Merger & acquisition transactions are typically larger and more complex than purchases or sales of main street businesses and often involve stock rather than assets. Sometimes stock is exchanged for stock. Public company Mergers & Acquisitions are usually handled by the largest investment banks and often involve billions of dollars.
However, many privately owned mid-market companies and even some very small entities are bought and sold via the typical M & A process. More than size alone, the ideal M & A acquisition candidate often has a unique market position and a more complex structure than a typical main street business. They may have a special product, service or strategy that is protected by patents, copyrights, trademarks or other methods. They may have high growth rates and generally have professional management, strong control systems and audited financials.
These types of businesses are attractive to both financial buyers and strategic buyers. Financial buyers are usually individuals or private equity groups who have no desire to actually run the business- they are seeking an adequate return on their investment. Strategic buyers are often other companies in the same or similar business. They desire to make an acquisition to effect synergies and enhance their existing business. Ideal motivations include adding complementary product lines, entering new markets, reducing costs, or gaining new distribution channels. Because such synergies can dramatically enhance the value of its own business, strategic buyers almost always pay the highest price and structure the best deal terms for an acquisition candidate.

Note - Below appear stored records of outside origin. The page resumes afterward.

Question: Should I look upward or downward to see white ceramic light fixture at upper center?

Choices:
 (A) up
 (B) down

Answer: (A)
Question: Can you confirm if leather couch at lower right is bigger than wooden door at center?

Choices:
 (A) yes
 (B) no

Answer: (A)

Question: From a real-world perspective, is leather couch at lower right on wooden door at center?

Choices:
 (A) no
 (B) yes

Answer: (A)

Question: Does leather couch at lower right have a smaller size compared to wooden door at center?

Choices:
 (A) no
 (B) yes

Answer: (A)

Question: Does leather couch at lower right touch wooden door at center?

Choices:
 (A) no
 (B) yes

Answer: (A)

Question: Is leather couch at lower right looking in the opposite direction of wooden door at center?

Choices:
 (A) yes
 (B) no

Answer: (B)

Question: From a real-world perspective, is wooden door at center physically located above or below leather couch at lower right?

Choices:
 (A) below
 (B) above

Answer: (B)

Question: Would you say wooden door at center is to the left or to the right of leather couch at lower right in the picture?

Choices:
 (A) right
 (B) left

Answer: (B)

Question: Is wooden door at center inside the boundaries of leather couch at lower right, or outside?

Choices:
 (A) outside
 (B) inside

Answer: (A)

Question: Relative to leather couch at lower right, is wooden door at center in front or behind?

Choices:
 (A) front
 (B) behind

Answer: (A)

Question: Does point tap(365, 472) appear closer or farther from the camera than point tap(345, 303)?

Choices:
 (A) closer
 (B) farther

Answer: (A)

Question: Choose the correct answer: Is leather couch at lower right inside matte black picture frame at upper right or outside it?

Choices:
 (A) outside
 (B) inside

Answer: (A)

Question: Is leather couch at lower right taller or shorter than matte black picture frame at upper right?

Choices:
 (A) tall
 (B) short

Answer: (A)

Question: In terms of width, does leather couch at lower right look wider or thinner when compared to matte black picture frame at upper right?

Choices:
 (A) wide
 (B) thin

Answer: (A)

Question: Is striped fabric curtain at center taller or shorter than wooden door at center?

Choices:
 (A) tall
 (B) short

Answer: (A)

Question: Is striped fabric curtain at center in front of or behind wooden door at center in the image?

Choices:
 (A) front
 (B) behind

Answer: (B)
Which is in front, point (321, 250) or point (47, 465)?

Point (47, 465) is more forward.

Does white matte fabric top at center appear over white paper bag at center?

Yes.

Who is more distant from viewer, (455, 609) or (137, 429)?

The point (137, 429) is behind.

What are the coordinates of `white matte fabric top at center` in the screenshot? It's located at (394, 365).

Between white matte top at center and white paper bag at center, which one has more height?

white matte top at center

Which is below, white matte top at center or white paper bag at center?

A thorough understanding of the process, the company and the synergistic potential are a crucial first step in the divestiture of such a business. The M & A professional must conduct a comprehensive evaluation of the business including financials, management, the market, competition and entry barriers, and unique attributes. The result is a confidential information memorandum which is prepared with the help of the M & A professional, but is the property and responsibility of the client company. The memorandum is targeted to both financial and strategic buyers who are most likely to have genuine interest in the subject company. Interest is generated, meetings are scheduled, site visits follow and the process unfolds. The goal of the M & A professional is to generate substantial interest and multiple offers. This controlled auction process leads to the best price and deal terms for the client company.
The M & A professional plays a crucial role in negotiating the offers, advising the client and working to effect a letter of intent with the best acquirer. The letter of intent sets forth the price and other terms of the deal subject to complete satisfactory due diligence by the acquirer. During the ensuing due diligence process the M & A professional's primary focus is to act as a facilitator, help resolve issues and problems and generally help the deal progress without undue disruption to the client's business. Renegotiations often occur and not all transactions close, but with the help and diligence of a talented M & A professional most do.